◆ **TEXT UNDER STUDY**

--------

Dear all,
Please allow me to introduce myself . . . and pardon the dreadful punning on
Mick the demonic. I'm Jeremy Varon, a young(ish) scholar, whose primary
research has been on the Weather Underground. Let's me say, for starters,
what a treat it is to "listen in" on the dialogue of scholars, activists, and
activist-scholars of your caliber and significance. Us younger folks -- I"ll
at least speak for myself -- get something of a thrill to interact with
"history" so vividly and participate in a kind of living legacy as the spirit
of the 60s evolves and gets represented in various ways.
Regarding the generational question, I have a few thoughts. There is a kind
of assumtption nowadays -- and particularly among younger hsitroians -- that
historical revision is good and that the "old," hegemonic narratives and
anaysis of the 60s must be wrong or over-simple viturally because they have
been hegemonic. But some of the standard frames do have some merit. The
notion of an intra-generational divide within sub-cohrots of the New Left --
and with it a periodization of 63, 67, 70 (give or take) as the endpoints of
various shifts -- does seem to make sense. In my research, the "older"

--------

◆ **DATASET EXCERPTS**
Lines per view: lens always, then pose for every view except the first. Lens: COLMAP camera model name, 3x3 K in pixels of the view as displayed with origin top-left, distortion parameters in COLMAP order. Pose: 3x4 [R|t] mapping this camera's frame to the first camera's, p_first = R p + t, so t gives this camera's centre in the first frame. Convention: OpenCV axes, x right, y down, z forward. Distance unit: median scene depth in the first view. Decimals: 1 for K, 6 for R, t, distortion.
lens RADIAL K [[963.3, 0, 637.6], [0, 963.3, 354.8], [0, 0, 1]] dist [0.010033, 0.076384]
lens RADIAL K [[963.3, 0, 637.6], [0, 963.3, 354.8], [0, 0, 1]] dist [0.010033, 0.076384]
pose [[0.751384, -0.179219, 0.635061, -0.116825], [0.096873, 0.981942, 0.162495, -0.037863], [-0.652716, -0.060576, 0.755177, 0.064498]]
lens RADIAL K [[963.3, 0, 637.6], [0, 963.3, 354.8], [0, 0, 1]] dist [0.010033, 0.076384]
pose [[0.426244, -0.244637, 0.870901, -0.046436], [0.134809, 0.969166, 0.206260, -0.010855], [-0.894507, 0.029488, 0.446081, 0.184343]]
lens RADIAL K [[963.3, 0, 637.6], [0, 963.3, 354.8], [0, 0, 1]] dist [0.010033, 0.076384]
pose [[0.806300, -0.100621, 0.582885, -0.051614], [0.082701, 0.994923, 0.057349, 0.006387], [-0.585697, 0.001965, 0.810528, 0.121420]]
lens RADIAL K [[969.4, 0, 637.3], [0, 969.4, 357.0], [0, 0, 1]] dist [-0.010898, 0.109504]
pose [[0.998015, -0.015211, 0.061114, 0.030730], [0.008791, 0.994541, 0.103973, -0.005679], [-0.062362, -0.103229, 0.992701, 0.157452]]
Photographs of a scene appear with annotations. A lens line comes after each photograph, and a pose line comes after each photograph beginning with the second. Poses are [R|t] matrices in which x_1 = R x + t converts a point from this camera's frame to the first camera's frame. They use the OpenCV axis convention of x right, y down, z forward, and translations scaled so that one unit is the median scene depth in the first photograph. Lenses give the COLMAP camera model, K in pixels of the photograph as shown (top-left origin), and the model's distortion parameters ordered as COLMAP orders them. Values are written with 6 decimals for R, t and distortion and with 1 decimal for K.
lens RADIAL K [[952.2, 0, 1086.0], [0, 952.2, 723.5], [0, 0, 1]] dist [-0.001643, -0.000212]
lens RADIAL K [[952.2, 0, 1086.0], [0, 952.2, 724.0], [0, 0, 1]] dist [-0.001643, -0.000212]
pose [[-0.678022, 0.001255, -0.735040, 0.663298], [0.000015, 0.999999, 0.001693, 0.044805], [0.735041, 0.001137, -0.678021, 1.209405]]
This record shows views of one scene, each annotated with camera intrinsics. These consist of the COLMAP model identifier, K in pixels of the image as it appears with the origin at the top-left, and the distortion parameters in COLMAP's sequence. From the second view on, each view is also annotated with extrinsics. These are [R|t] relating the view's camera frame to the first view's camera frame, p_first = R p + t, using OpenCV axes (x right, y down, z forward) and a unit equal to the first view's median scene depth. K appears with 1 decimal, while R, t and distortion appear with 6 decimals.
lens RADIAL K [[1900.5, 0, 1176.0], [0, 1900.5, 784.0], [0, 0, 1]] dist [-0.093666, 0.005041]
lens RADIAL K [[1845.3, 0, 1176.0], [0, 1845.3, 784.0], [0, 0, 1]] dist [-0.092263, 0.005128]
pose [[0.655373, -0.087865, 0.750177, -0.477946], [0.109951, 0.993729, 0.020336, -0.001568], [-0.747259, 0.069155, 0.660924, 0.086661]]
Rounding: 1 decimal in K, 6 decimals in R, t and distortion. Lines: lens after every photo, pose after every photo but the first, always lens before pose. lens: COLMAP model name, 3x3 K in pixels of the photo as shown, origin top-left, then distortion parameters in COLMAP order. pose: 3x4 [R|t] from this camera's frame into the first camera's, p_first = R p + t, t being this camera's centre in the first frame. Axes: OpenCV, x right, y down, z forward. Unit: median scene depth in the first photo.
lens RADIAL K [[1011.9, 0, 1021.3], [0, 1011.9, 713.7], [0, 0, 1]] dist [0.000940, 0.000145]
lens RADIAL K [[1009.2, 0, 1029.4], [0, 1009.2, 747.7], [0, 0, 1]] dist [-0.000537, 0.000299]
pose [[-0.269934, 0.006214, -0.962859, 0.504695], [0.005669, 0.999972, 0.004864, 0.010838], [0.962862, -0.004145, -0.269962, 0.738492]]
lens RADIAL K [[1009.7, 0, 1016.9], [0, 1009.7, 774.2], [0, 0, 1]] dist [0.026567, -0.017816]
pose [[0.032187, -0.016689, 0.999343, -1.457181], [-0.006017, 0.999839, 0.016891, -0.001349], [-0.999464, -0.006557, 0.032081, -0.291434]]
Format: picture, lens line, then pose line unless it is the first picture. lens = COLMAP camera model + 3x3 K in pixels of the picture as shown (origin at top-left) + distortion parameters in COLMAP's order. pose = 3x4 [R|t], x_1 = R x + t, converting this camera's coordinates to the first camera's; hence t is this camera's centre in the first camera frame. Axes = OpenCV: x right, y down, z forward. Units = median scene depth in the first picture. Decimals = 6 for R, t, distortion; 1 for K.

--------

◆ **WHAT YOU ARE ASKED TO DO**
Retype the message on the 1960s New Left in full, with no changes. The entries are not needed for what comes next.

◆ **REPLY TO THE TASK**
Dear all,
Please allow me to introduce myself . . . and pardon the dreadful punning on
Mick the demonic. I'm Jeremy Varon, a young(ish) scholar, whose primary
research has been on the Weather Underground. Let's me say, for starters,
what a treat it is to "listen in" on the dialogue of scholars, activists, and
activist-scholars of your caliber and significance. Us younger folks -- I"ll
at least speak for myself -- get something of a thrill to interact with
"history" so vividly and participate in a kind of living legacy as the spirit
of the 60s evolves and gets represented in various ways.
Regarding the generational question, I have a few thoughts. There is a kind
of assumtption nowadays -- and particularly among younger hsitroians -- that
historical revision is good and that the "old," hegemonic narratives and
anaysis of the 60s must be wrong or over-simple viturally because they have
been hegemonic. But some of the standard frames do have some merit. The
notion of an intra-generational divide within sub-cohrots of the New Left --
and with it a periodization of 63, 67, 70 (give or take) as the endpoints of
various shifts -- does seem to make sense. In my research, the "older"